Media outlets around the world have been captivated by Canadian pop star Justin Bieber’s latest tussle with the law, but a much wider audience finds itself engrossed by the singer’s struggles with himself.
Bieber’s increasingly erratic public behaviour, escalating bouts of temper and brazen use of both legal and illegal substances are an all-too familiar narrative for parents who have watched their own teenaged offspring travel down the same treacherous path.
Their children may not have to contend with constant media attention, a peer group of potential enablers or the pressures of global stardom. Certainly they haven’t been featured in the media urinating into buckets, slumbering in Brazilian brothels or drag-racing Lamborghinis en route to a charge of Driving Under the Influence, as Bieber has in recent months.
But parents say the issues at the core of most celebrity struggles can resonate in even the most everyday circumstances.
Hollie Pollard watches Bieber’s travails with a mixture of sadness and empathy. The pop star’s public struggles remind her forcibly of the years she spent trying to bring her 16-year-old daughter back from the brink of a crippling mental health crisis.
Her child never touched the substances or mixed with the stars that have figured in Bieber’s story. But her personality disorder and uncontrollable anger caused turmoil all the same.
Pollard’s daughter, isolated from fellow students due to her growing outbursts, increasingly broke rules and challenged authority until she wound up threatening her teachers with a weapon.
Watching young celebrities spiral out of control, Pollard said, always reminds her of that terrifying phase with her own child.
“I feel for them and I feel for their parents,” Pollard said in a telephone interview from Toronto. “We recognize the challenges for that person, and we recognize that the likelihood of getting help is pretty slim unless somebody steps in.”
For many troubled teens, the only ones on hand to offer the necessary support are the parents themselves, Pollard said.
Youth-oriented facilities to treat mental illness or addiction are scarce, she said, adding her daughter had to spend months at home waiting for a spot to open up in one of the few centres that do exist.
That wait, she said, can be challenging for parents struggling to determine what’s normal teenage behaviour, both in general in their child’s specific case.
Making that call isn’t easy for the professionals either.
Dr. Marshall Korenblum, Chief Psychiatrist at Toronto’s Hincks-Dellcrest Centre for Children and Families, said rebellion is a normal part of growing up for teenagers of all walks of life.
A healthy skepticism towards rules and authority, he said, helps teens establish their own identity and ought to be nurtured within reason.
“That’s the job of teenagers to question adults, question authority, ask ‘why are we doing things that way,'” Korenblum said. “That’s healthy, that’s necessary for society to evolve. Otherwise the status quo would be preserved forever.”
When things cross a line, Korenblum said, is when a teen’s behaviour becomes dangerous to either themselves or the people around them. Unfortunately for some care providers, that trend appears increasingly common.
Korenblum said the teenage brain is almost pre-programmed for reckless behaviour, since centres controlling emotions and impulsivity develop significantly more quickly than the frontal lobe regulating judgment and restraint.
“The analogy has been made that the teenage brain is like a car in which the gas pedal has been pushed to the floor and the brakes have not yet been fully developed,” he said.

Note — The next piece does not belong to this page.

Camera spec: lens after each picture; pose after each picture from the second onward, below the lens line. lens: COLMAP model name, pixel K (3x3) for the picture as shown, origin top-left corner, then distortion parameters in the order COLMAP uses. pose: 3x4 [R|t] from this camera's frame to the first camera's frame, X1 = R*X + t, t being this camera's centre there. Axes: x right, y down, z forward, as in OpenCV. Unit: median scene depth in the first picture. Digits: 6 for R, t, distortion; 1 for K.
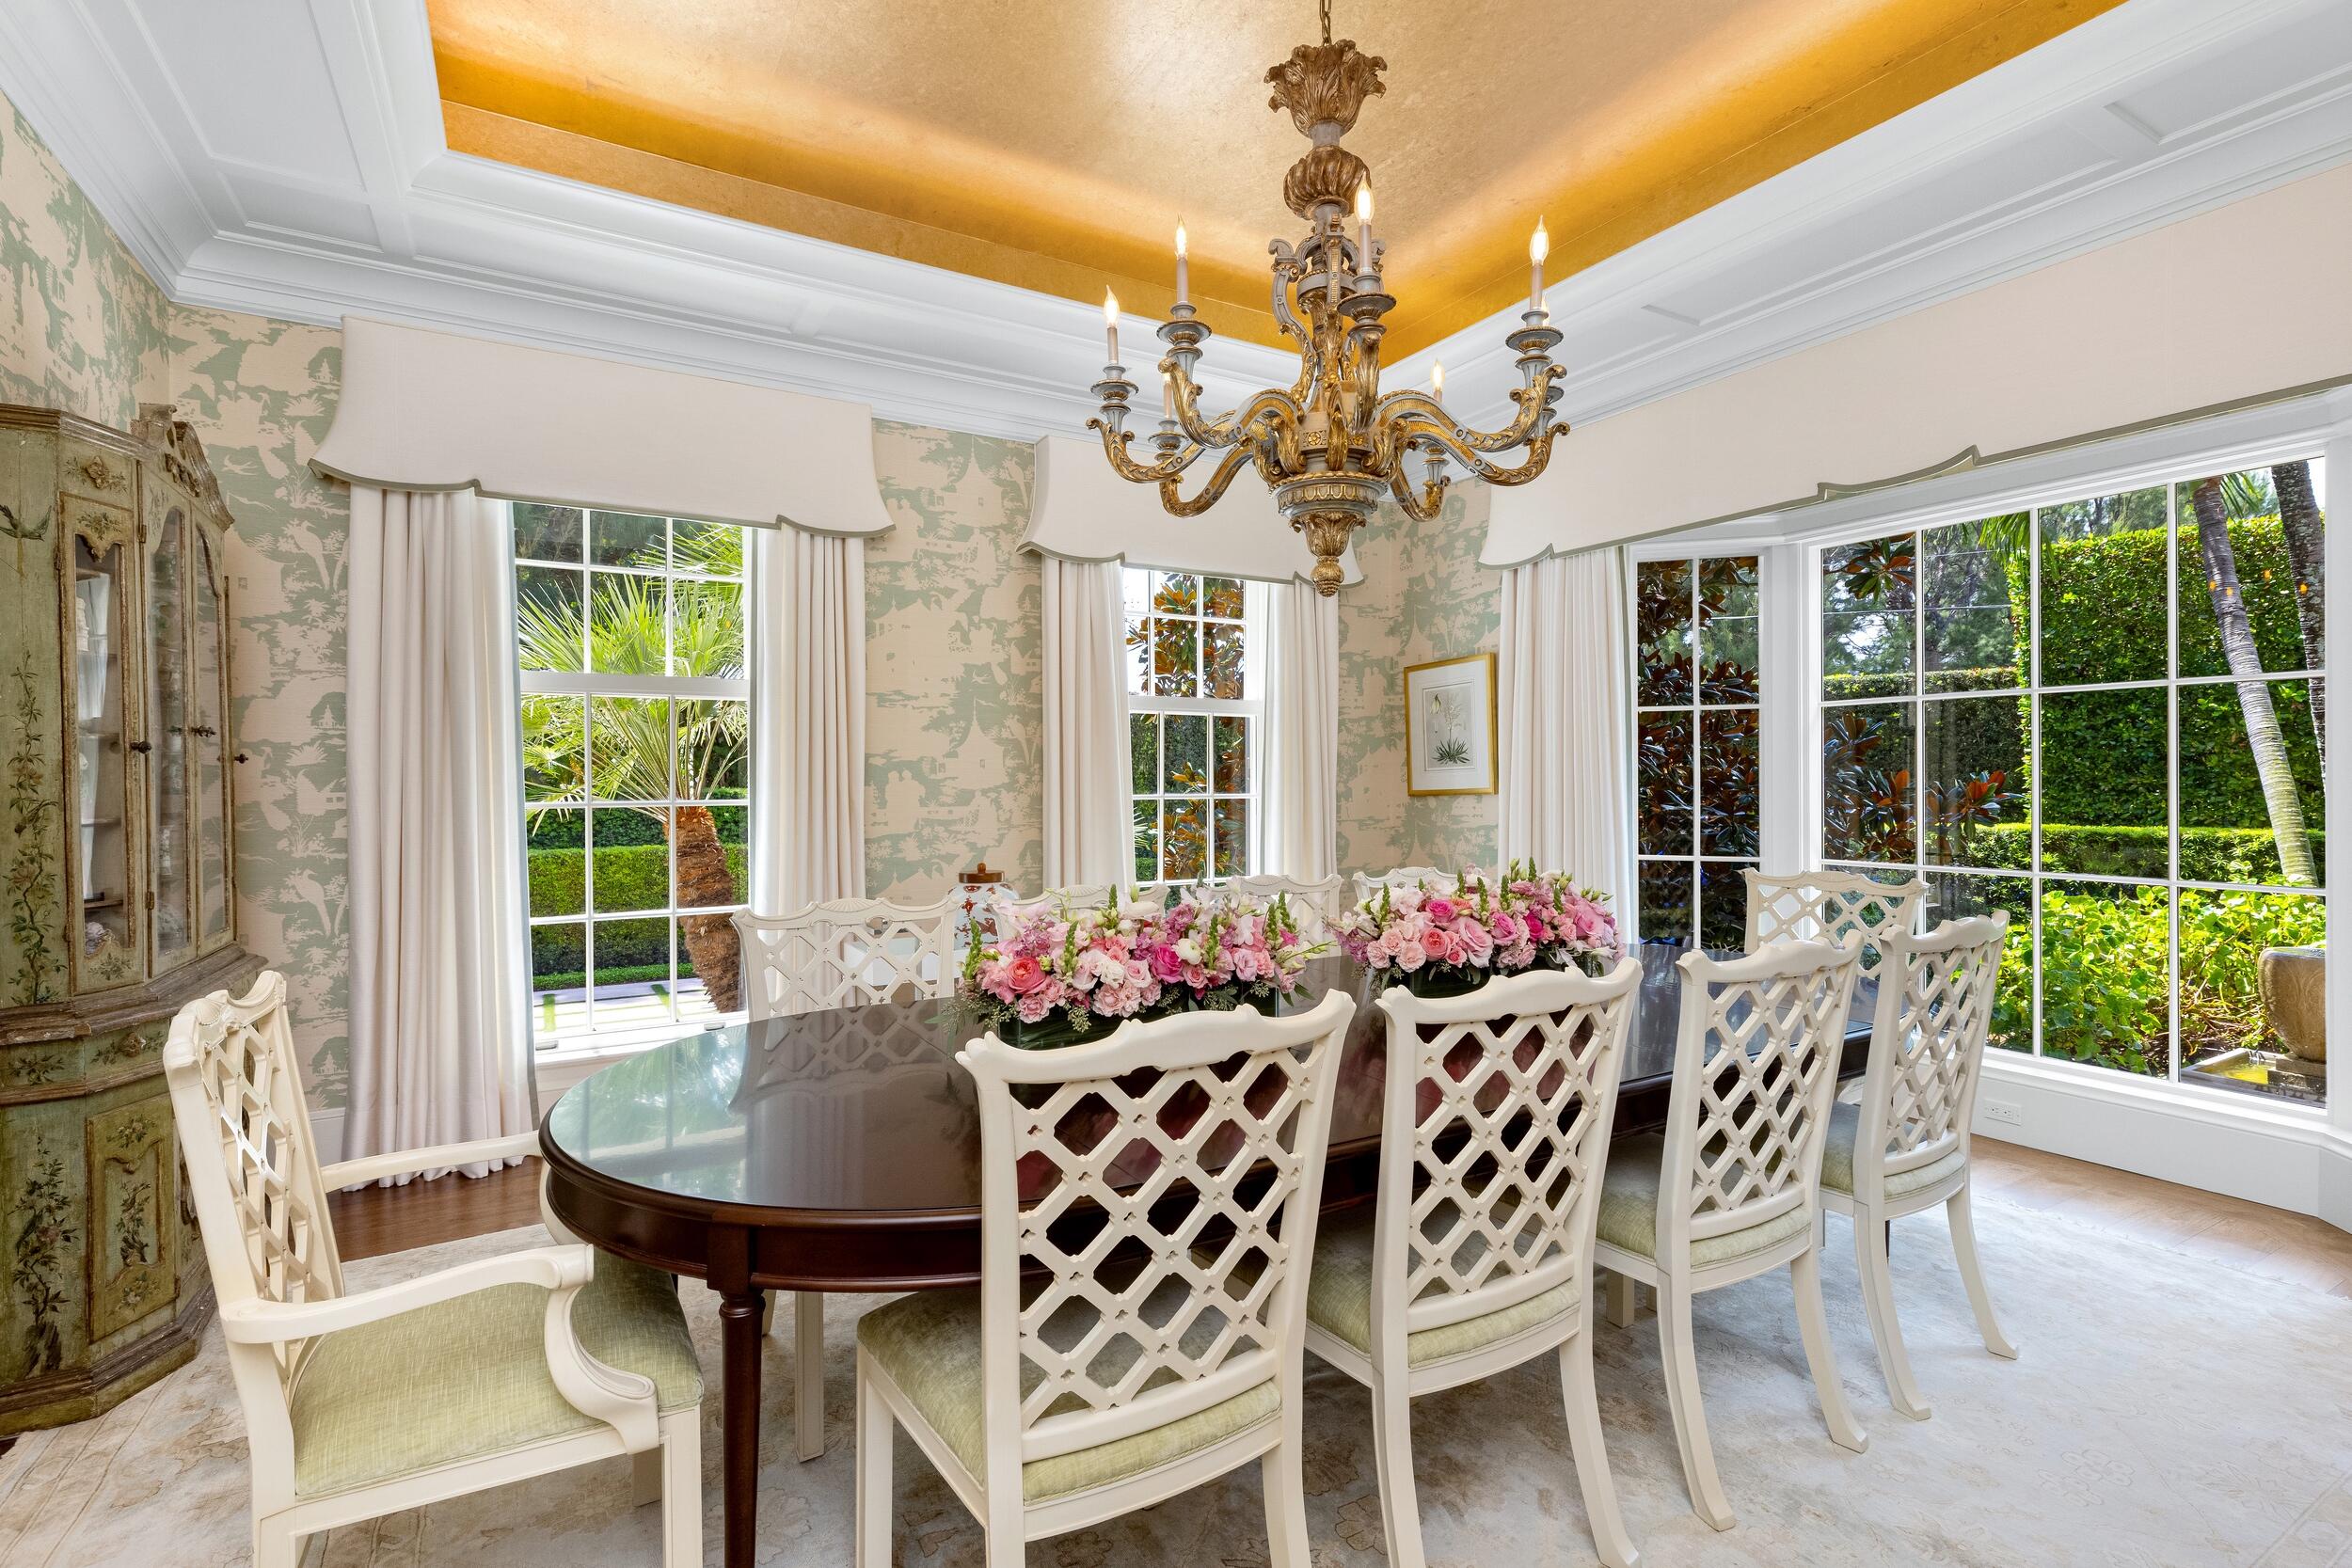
lens RADIAL K [[1101.4, 0, 1170.9], [0, 1101.4, 788.0], [0, 0, 1]] dist [0.002887, 0.000279]
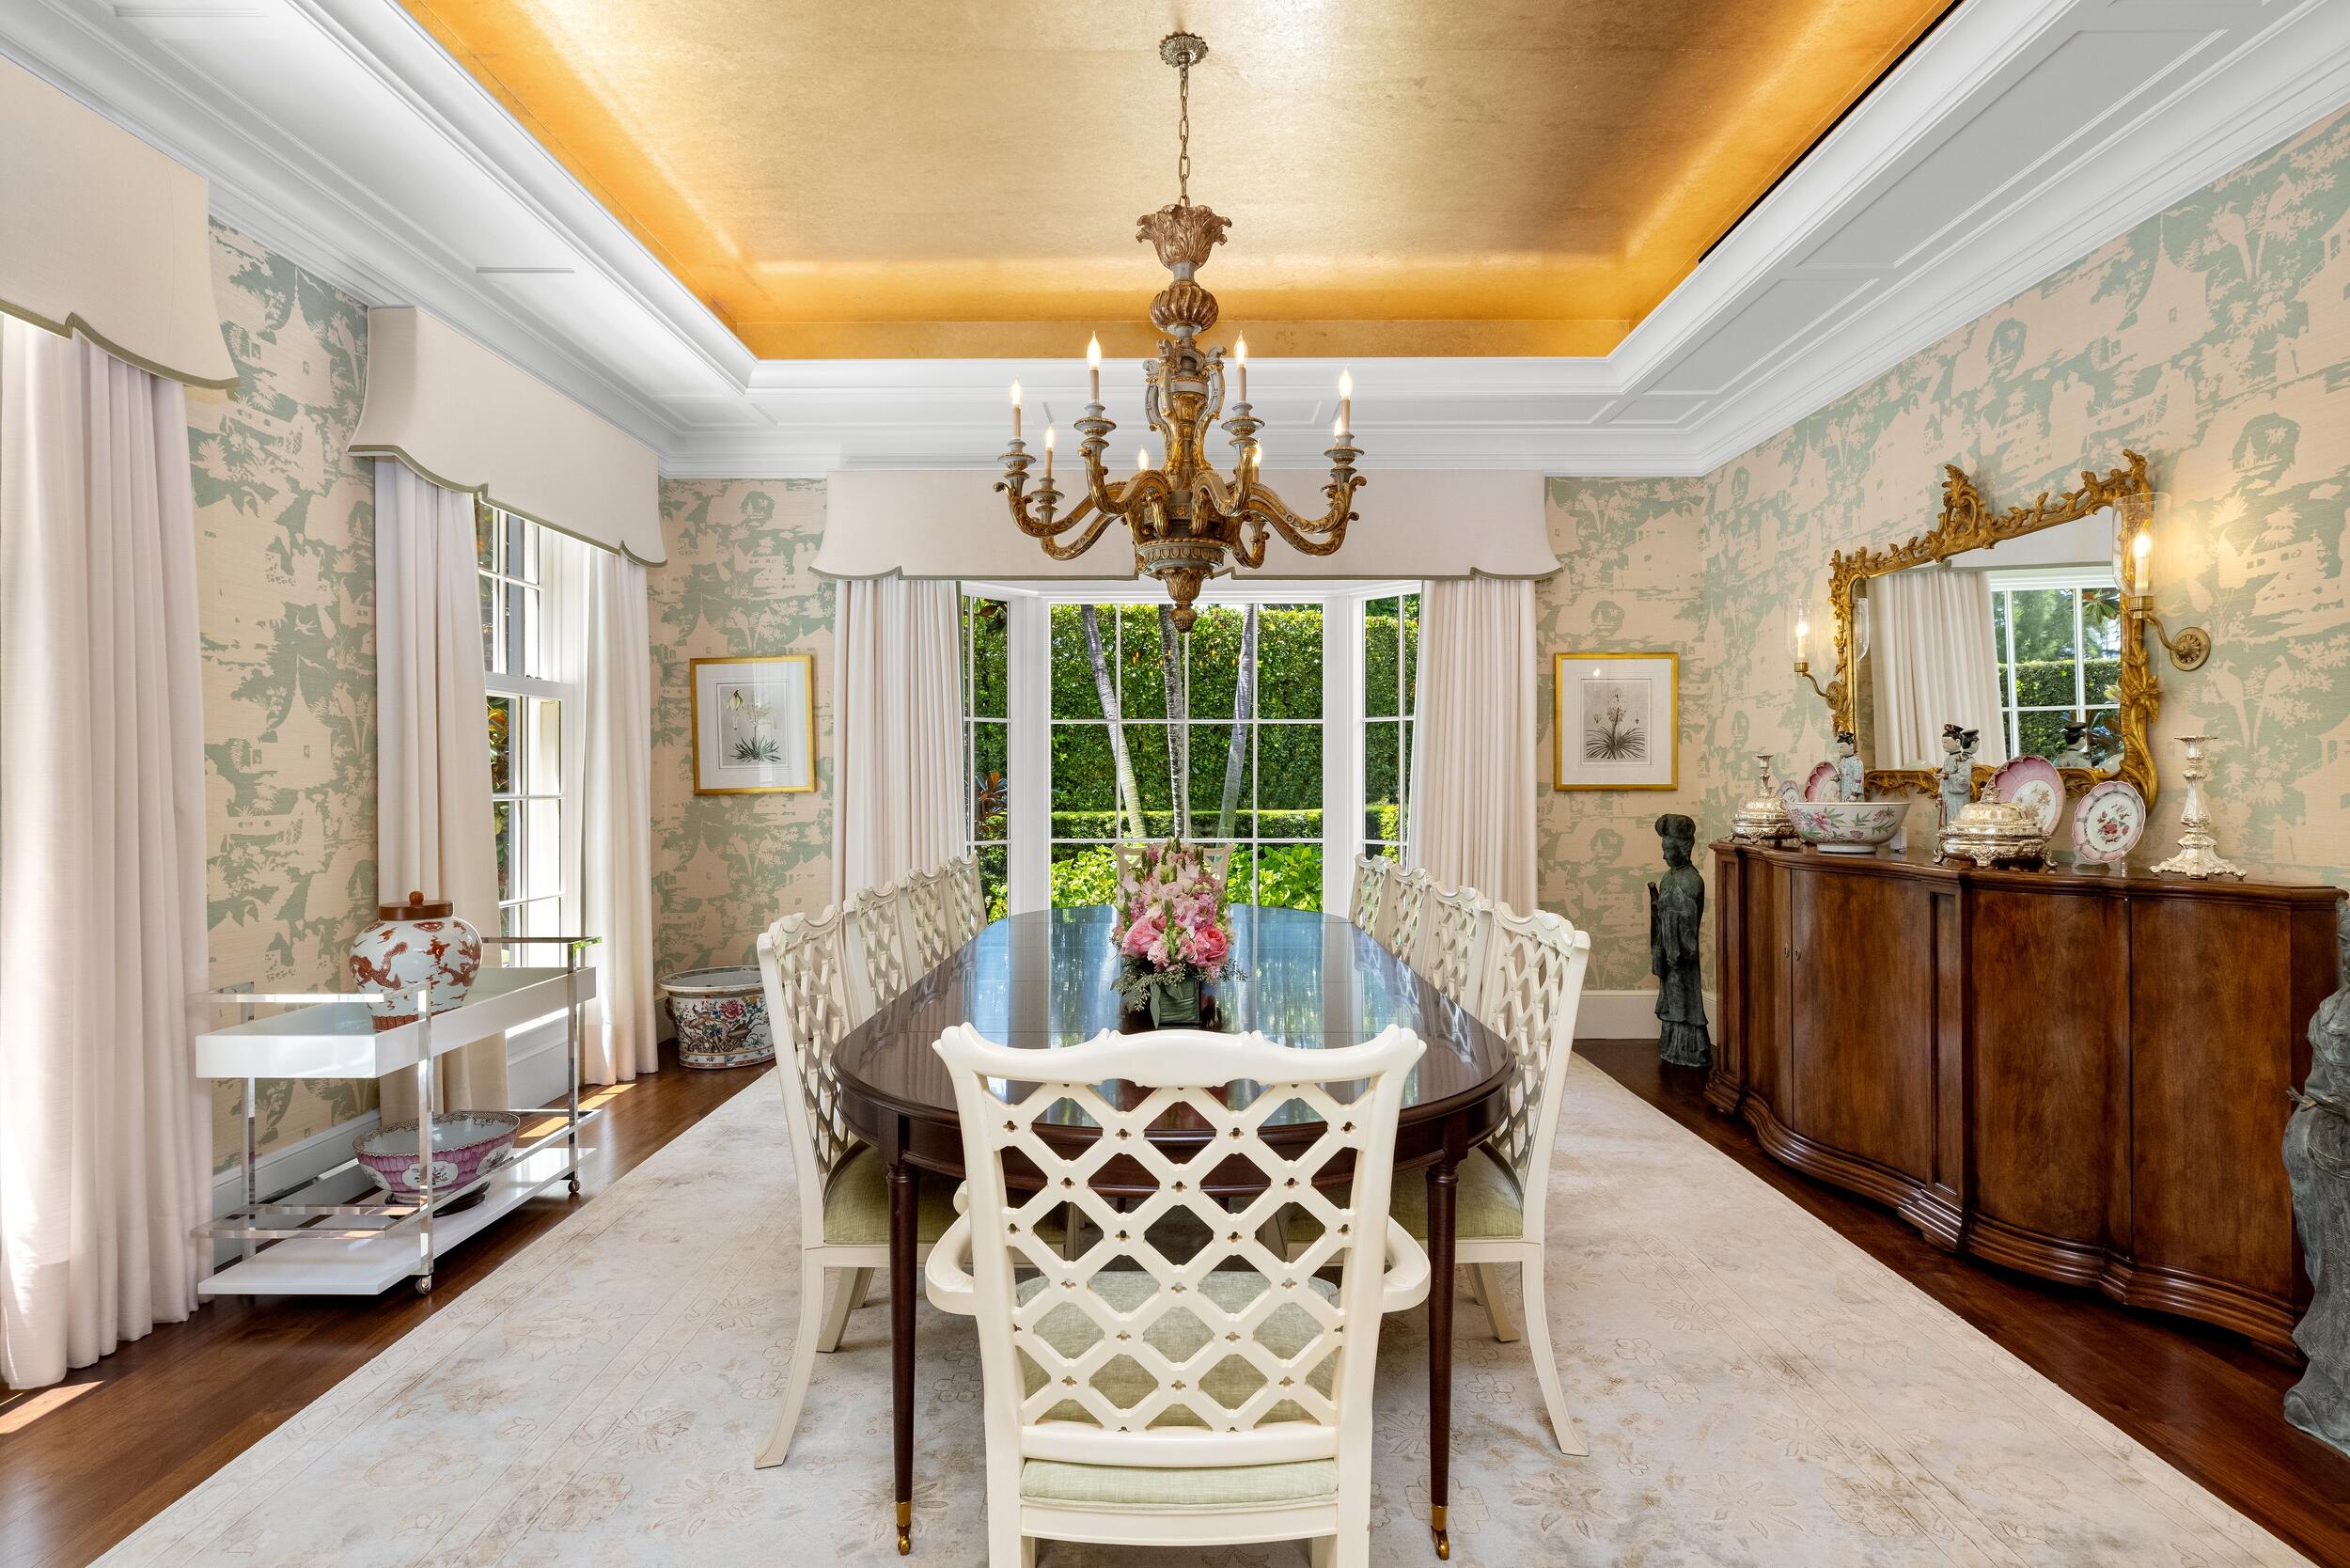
lens RADIAL K [[1143.8, 0, 1175.0], [0, 1143.8, 784.7], [0, 0, 1]] dist [-0.000342, 0.000213]
pose [[0.501869, -0.001381, 0.864942, -0.509328], [0.004126, 0.999991, -0.000797, 0.001209], [-0.864934, 0.003969, 0.501870, 0.178116]]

Gordon Hay, executive director of teen treatment facility Venture Academy, said he’s seen a rise in such dangerous behaviour in the 13 years since the residential program has been open.
The antics of youthful celebrities such as Bieber or Britney Spears, he said, have gone a long way towards skewing perceptions of what’s acceptable behaviour.
Rampant coverage of youth outbursts, depression and intoxication, he said, has led to a growing sense that such behaviours are part and parcel of any teenage experience.
Substance abuse and self-harm in particular, he said, have increased markedly since the school’s inception. Fully half of all applicants report cutting themselves now compared to just one or two applicants a year when the program launched, he said.
“Those types of behaviours are almost moving towards being acceptable,” he said. “It seems like the message often is that some of those behaviours are being classified as normal. Just because they are on the increase, for example suicidal thoughts, self-harm . . . does not negate the seriousness of that behaviour.”
The flip side, experts said, is that celebrity scandals can help open the doors of communication between troubled teens and the parents trying to guide them.
Pollard said such opportunities to break ground are crucial, adding regular discussion was key to her daughter’s eventual recovery.
Pollard sat down with her child each day to tackle day-to-day issues and set short-term goals, which were sometimes as modest as having a shower.
This strategy kept her daughter grounded as she waited for anger management treatment and moved the healing process along when help finally came.
Today, she still seizes every opportunity to reinforce acceptable boundaries, and discussing the struggles of fellow teens can sometimes be instructive.
“These things are scary to watch, but as a parent, when these kinds of things do happen, they’re conversation openers with your own kids,” she said.